TerrorismLebanese court sentences a cousin of Qatar’s foreign minister for funding terrorism

Published 5 November 2014

Abdulaziz bin Khalifa al-Attiyah, the cousin of Qatar’s foreign minister and a former member of the Qatar Olympic Committee, was convicted in June in absentia by a Lebanese court of funding international terrorism. Al-Attiyah’s conviction is one of many events that ties members of the Qatari government to the funding of terrorism. The Qatari government itself has been funding Jihadists groups in the Middle East and North Africa in an effort to undermine and weaken to influence of moderate forces and governments in the region.

Abdulaziz bin Khalifa al-Attiyah, the cousin of Qatar’s foreign minister and a former member of the Qatar Olympic Committee, was convicted in June in absentia by a Lebanese court of funding international terrorism. He is also believed to be connected to alleged terrorist, Umar al-Qatari, known as the “Wolf of al-Qaeda.”

In May 2012, al-Attiyah was detained in Lebanon, following a tip-off by Western intelligence agencies. Lebanese media reports claim that al-Attiyah met and paid $20,000 to al-Qatari and Shadi al-Mawlawi, another al-Qaeda operative. Al-Qatari was arrested at the Beirut airport as he tried to leave the country with the funds intended for al-Qaeda. He remains in prison in Lebanon to this day. Al-Attiyah, however, was allowed to leave the country before his trial after pressure by Qatar on the Lebanese government. According to some reports, the Qatari government threatened to expel 30,000 Lebanese citizens from the country unless al-Attiyah was released.

The Telegraph points out that al-Attiyah’s conviction is one of many events that ties members of the Qatari government to the funding of terrorism. In August 2013, al-Qaeda linked group al-Nusra Front, instructed donors to channel money to the group through Qatar-based Mahdid Ahl al-Sham Campaign, a group which sought donations to arm Jihadists in Syria and which al-Attiyah helped co-present a fundraising video for. “Mr al-Attiyah’s case appears to show another instance of Qatar’s government taking the side of an alleged terror financier to the dismay of the international community in our fight against groups like ISIS and al-Qaeda,” said David Weinberg, of the U.S.-based Foundation for the Defense of Democracies.

Abdullah bin Hamad al-Attiyah, Qatar’s former energy minister and deputy prime minister, and a cousin of al-Attiyah, now heads the country’s “administrative control and transparency agency” responsible for enforcement against money laundering and terrorist funding.
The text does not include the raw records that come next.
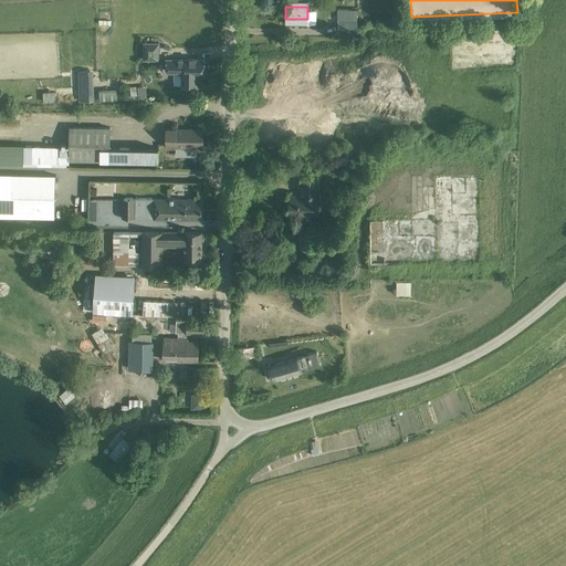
[(356,20),(338,20),(338,33),(356,33),(356,20)]
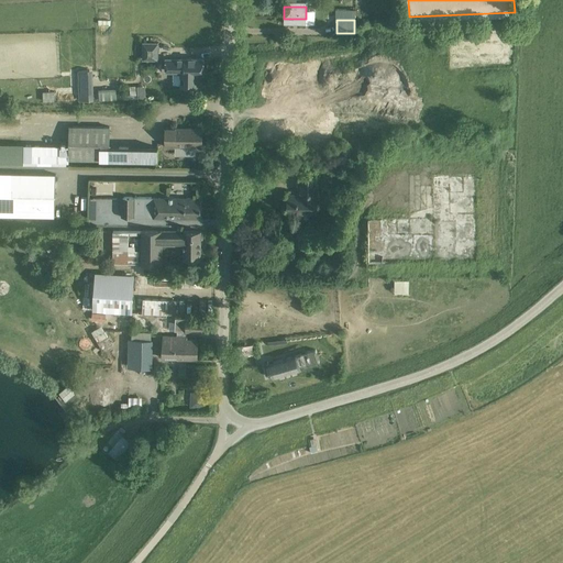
[(142,42),(142,61),(158,61),(158,42),(142,42)]
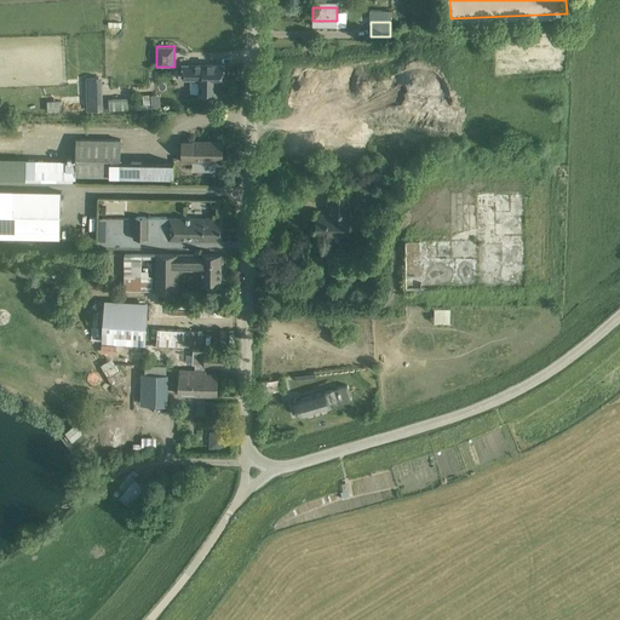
[(182,80),(202,80),(202,81),(199,81),(197,95),(219,95),(219,82),(224,82),(225,64),(182,63),(182,80)]
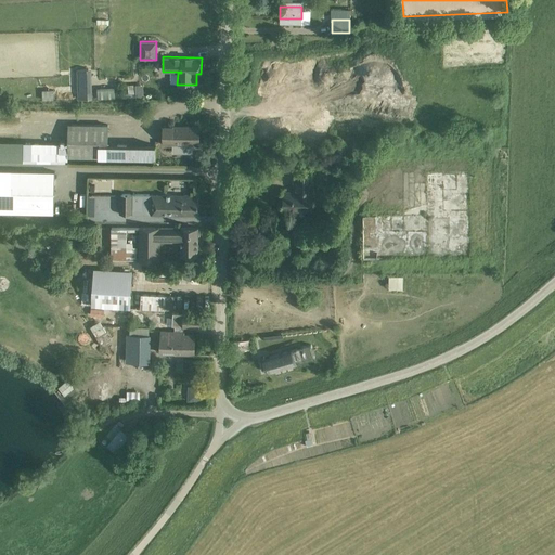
[(91,69),(77,69),(77,100),(92,99),(91,69)]
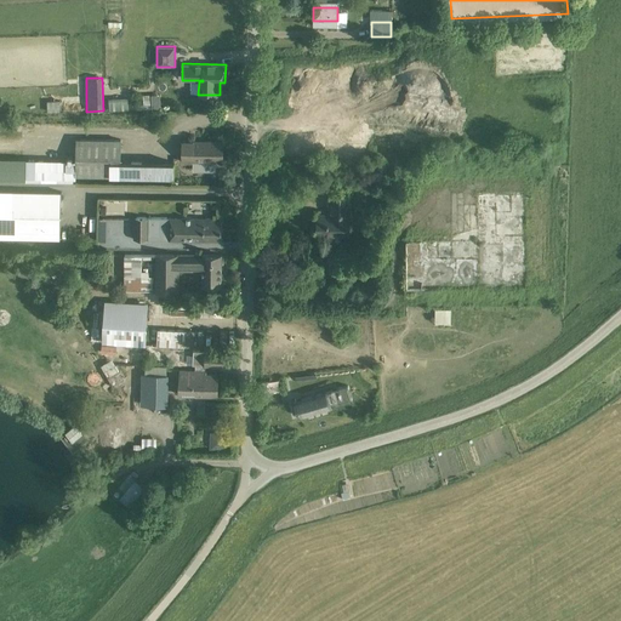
[(129,97),(108,98),(109,110),(129,109),(129,97)]
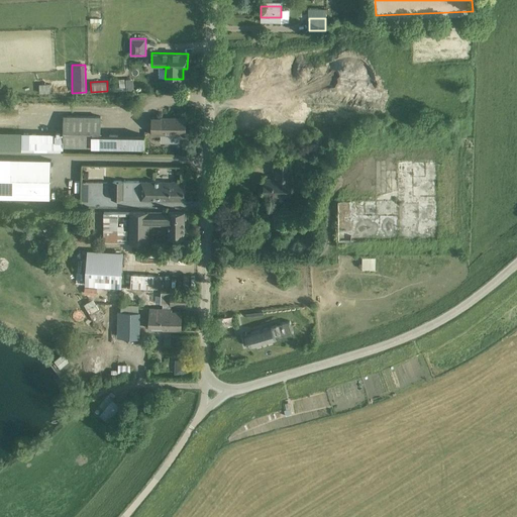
[(49,84),(39,84),(39,93),(49,93),(49,84)]
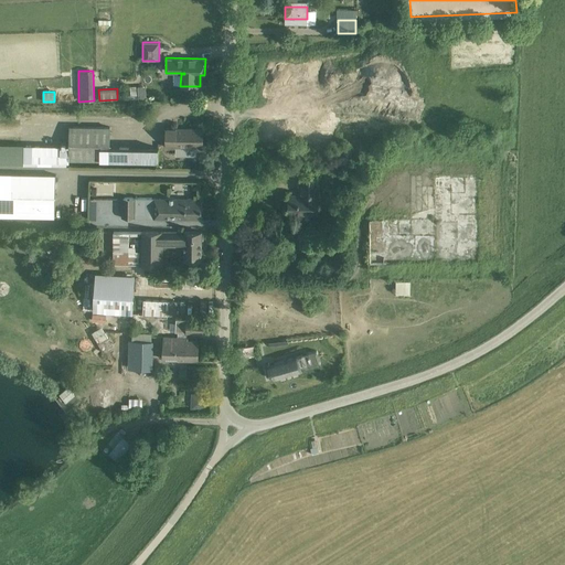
[(68,161),(100,161),(100,164),(108,164),(108,161),(158,162),(158,148),(110,147),(110,127),(70,126),(68,146),(23,145),(23,162),(68,163),(68,161)]
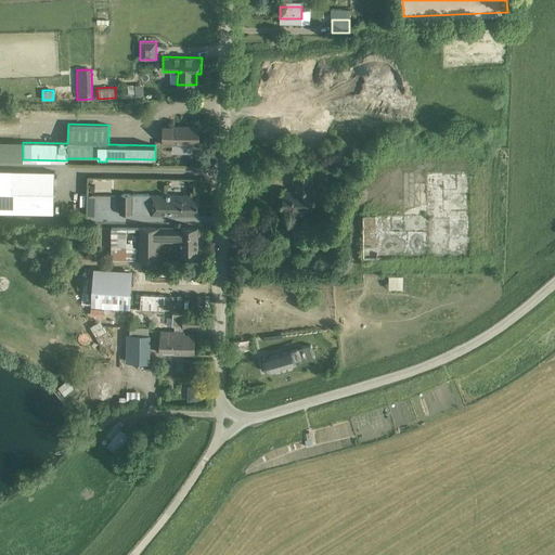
[(192,154),(193,145),(193,142),(199,142),(199,127),(164,127),(163,144),(172,145),(172,153),(192,154)]
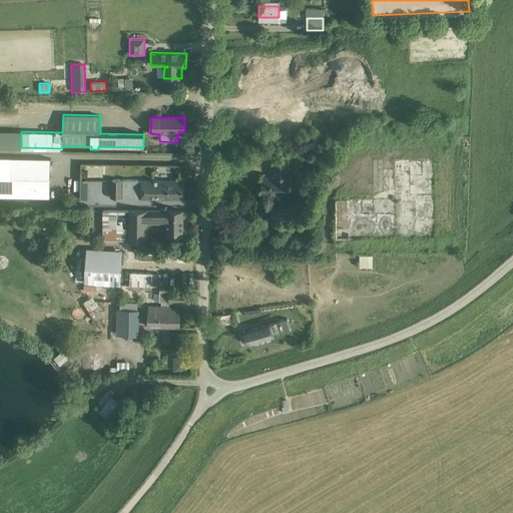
[(0,156),(0,196),(50,197),(51,158),(0,156)]
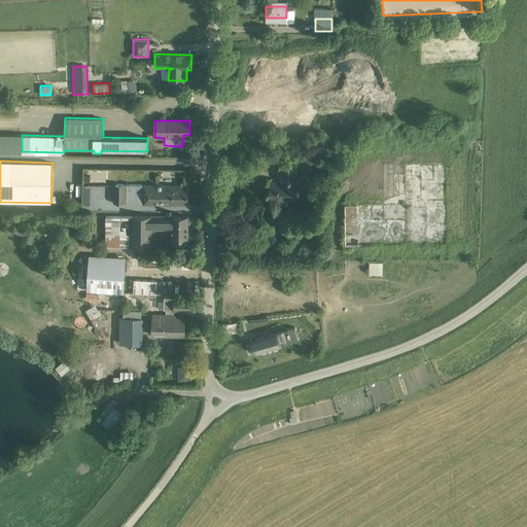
[(416,246),(447,246),(446,164),(405,164),(406,198),(382,198),(382,204),(344,205),(345,214),(352,214),(352,215),(371,215),(371,229),(376,229),(376,237),(416,237),(416,246)]
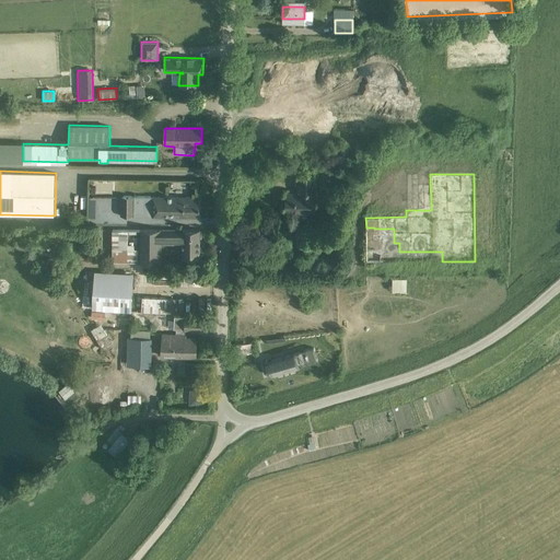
[(315,213),(315,195),(314,195),(314,178),(298,178),(298,195),(287,195),(286,212),(304,212),(304,213),(315,213)]
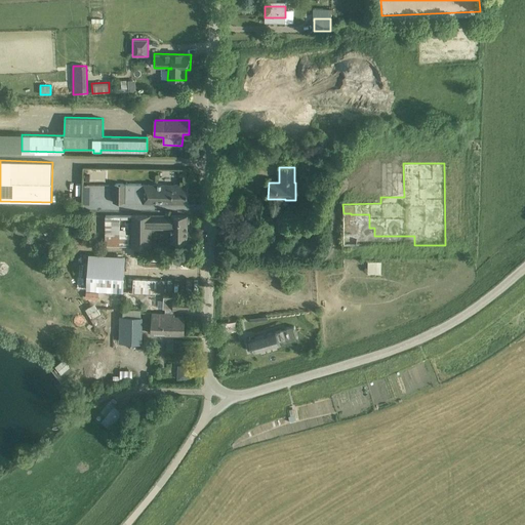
[(113,202),(144,203),(187,203),(188,185),(113,184),(113,202)]
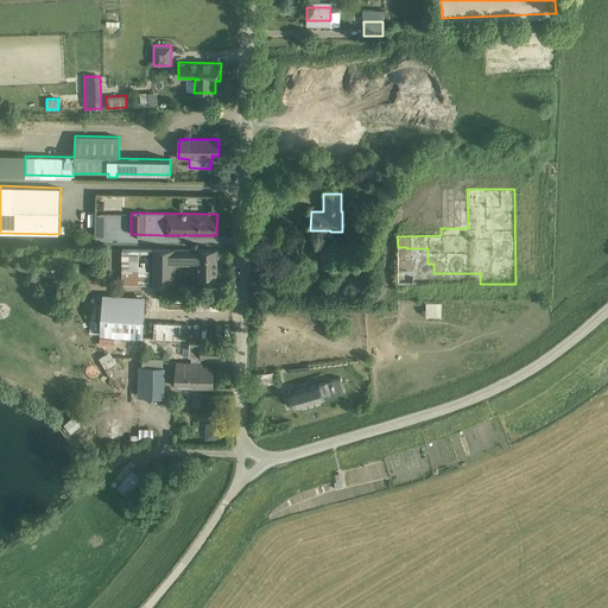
[(216,280),(216,260),(219,259),(220,252),(216,252),(216,249),(121,249),(121,284),(153,285),(175,286),(175,265),(198,265),(198,279),(216,280)]
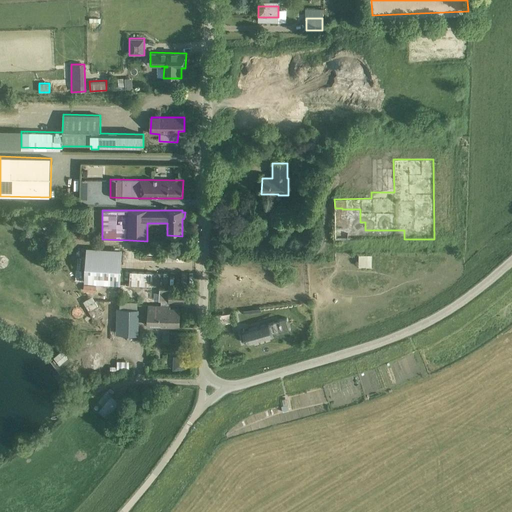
[(77,227),(71,228),(73,238),(79,236),(77,227)]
Khalid bin Mohammed al-Attiyah, Qatar’s foreign minister, is also a cousin of al-Attiyah, and insisted earlier this month that Qatar “does not support in any way the radical groups who are terrorizing innocent citizens.” It should be noted that the well connected al-Attiyah family comes from the same tribal lineage as the ruling al-Thani family, the Bani Tamim, and is considered the second most prominent clan in Qatar.

Though absent at his June 2014 trial, al-Attiyah was sentenced to seven years in prison for “belonging to an armed terrorist organization and conspiring against state institutions with the purpose of altering the structure of the Lebanese state,” and for “financing terrorist groups and the introduction of weapons to Syria delivered through rebels.”

To this day, Qatar insists that it does not fund terrorism. “We don’t fund extremists. If you talk about certain movements, especially in Syria and Iraq, we all consider them terrorist movements,” said Sheikh Tamim bin Hamad Al-Thani, the Emir of Qatar. Adding that, “I know that in America and some countries they look at some movements as terrorist movements … But there are differences. In some countries some people thought that any group with an Islamic background were terrorists and we don’t accept that.”